The Gospel says that if we believe we will not be condemned.  But belief is not in a creed, but in following Jesus who spent little time asking for his disciples to believe that he was Divine, the Second Person in the Trinity.  No.  Jesus said, “Come, follow me.”  That is do what I do and say.  One can believe in a creed, but still be racist, judging others on skin color, ethnicity, language, or economic status.  One can believe in a creed but be a neoliberal, saying leave me alone to make all the money I can and the heck with how it affects others.  None of this makes one a Christian.  Paul, in the second reading from Corinthians says we should live in peace, and be agreeable to one another.  Greet one another with a holy kiss, socially distant now.  This is the faith Paul is talking about.  

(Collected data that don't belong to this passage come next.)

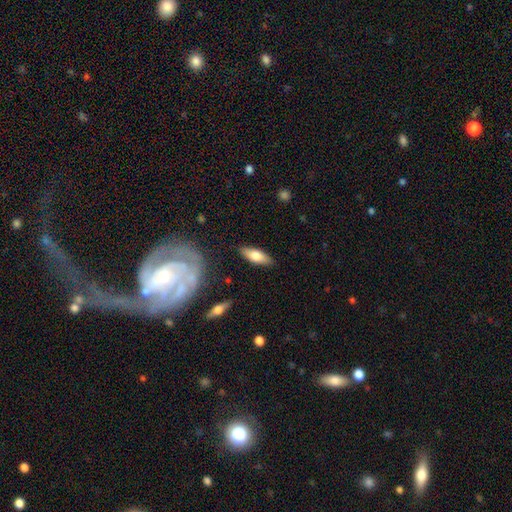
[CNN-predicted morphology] type=smooth (69%); roundness=in between (64%); merging=none (85%).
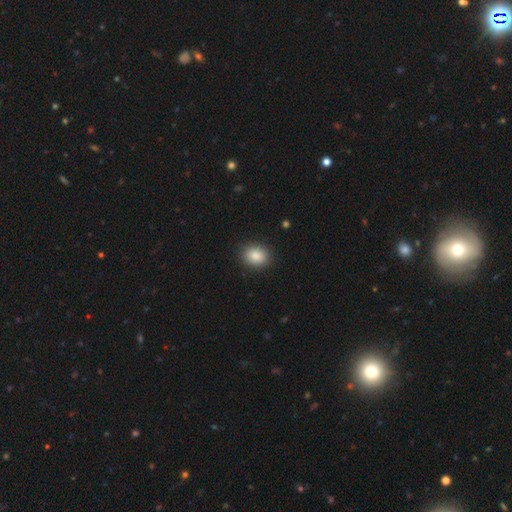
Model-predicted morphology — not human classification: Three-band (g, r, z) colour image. It shows a smooth galaxy with no disk features (88%) that is round (50%). Merging: none (89%).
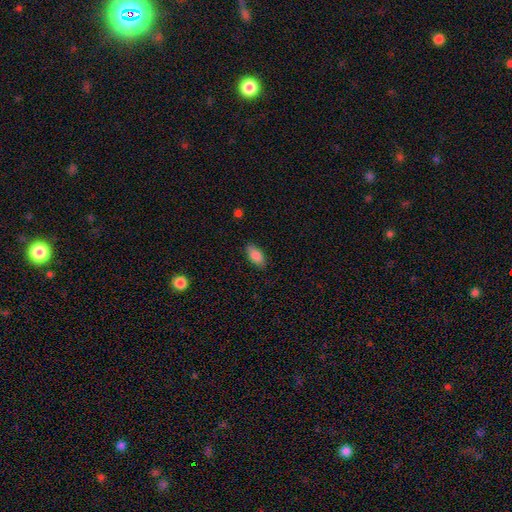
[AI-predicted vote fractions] Overall: smooth (86%). How rounded: in between (90%). Merging: none (85%).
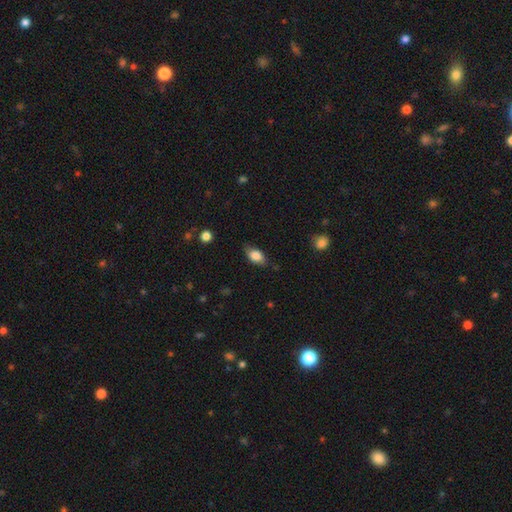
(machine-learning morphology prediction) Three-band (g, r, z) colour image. It shows a smooth galaxy with no disk features (81%) that is in between round and cigar-shaped (87%). Merging: none (76%).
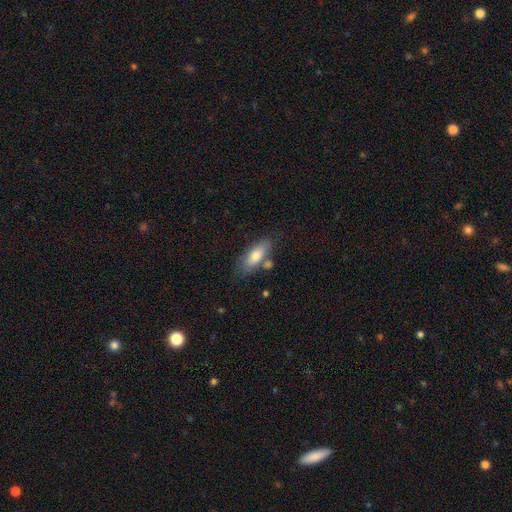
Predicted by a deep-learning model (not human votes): Smooth or featured: smooth — 74% (featured or disk — 20%)
How rounded: in between — 75% (cigar-shaped — 22%)
Merging: none — 66% (minor disturbance — 17%)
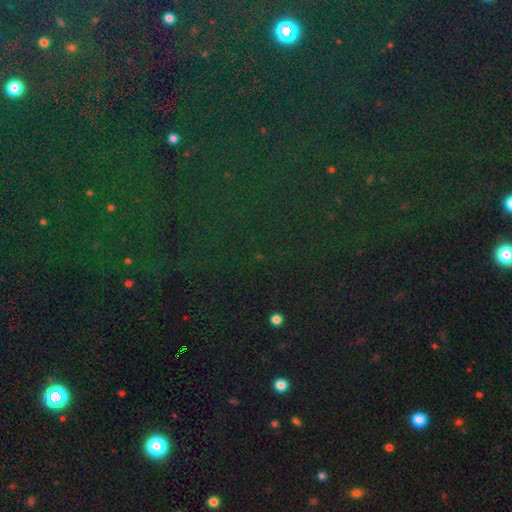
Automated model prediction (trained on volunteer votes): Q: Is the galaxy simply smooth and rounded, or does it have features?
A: star or artifact — 82%.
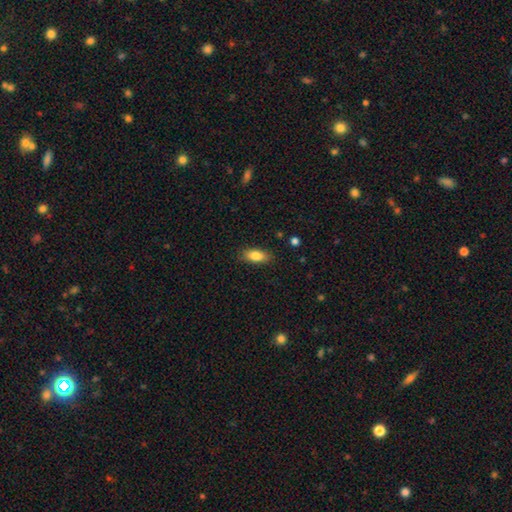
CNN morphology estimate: Q: Smooth or featured?
A: smooth (83%); runner-up: featured or disk (9%)
Q: How rounded?
A: in between (84%); runner-up: cigar-shaped (13%)
Q: Merging?
A: none (86%); runner-up: minor disturbance (11%)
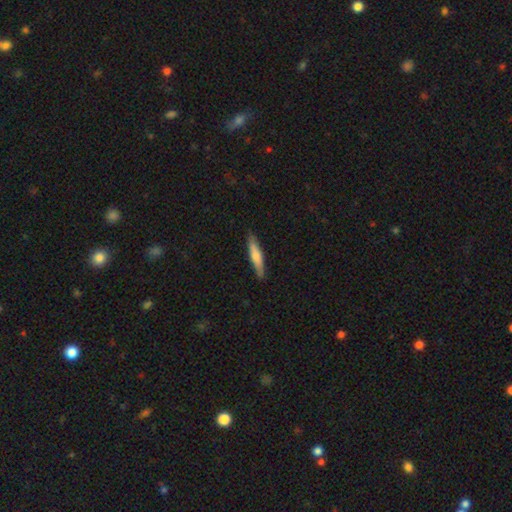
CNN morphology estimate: Q: Smooth or featured?
A: smooth (61%); runner-up: featured or disk (34%)
Q: How rounded?
A: cigar-shaped (88%); runner-up: in between (10%)
Q: Merging?
A: none (88%); runner-up: minor disturbance (9%)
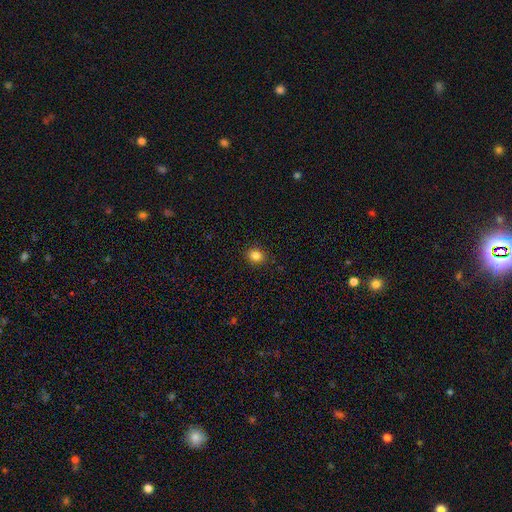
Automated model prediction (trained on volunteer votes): Q: Smooth or featured?
A: smooth (84%); runner-up: star or artifact (12%)
Q: How rounded?
A: round (70%); runner-up: in between (29%)
Q: Merging?
A: none (91%); runner-up: minor disturbance (7%)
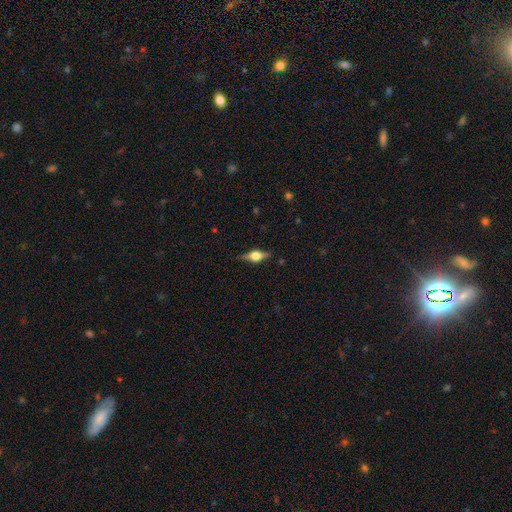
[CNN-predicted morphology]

Jesus on the cross did not long to return to how things used to be before he was crucified, as many of us long to return to the way things used to be before Covid-19.  Jesus did not whine and complain on the cross, though he certainly was socially distant from others.  He is part of this loving Trinity.  He forgave people.  What is our attitude in our socially distant mode?  Complaining?  Why not reach out to others through letters in the mail or phone calls.  Be self-emptying.  We have the gift of the Spirit from our Baptism.  We have the spiritual DNA to live like the Triune God, not trying to get back to a past but becoming open to the eternal life offered to us by the Triune God of Love and Intimacy.  Use the time we have now in this pandemic to work on changing our lives for the better, so that we can be more open and accepting of one another in all our multiple differences and uniqueness.  We are all God’s Children.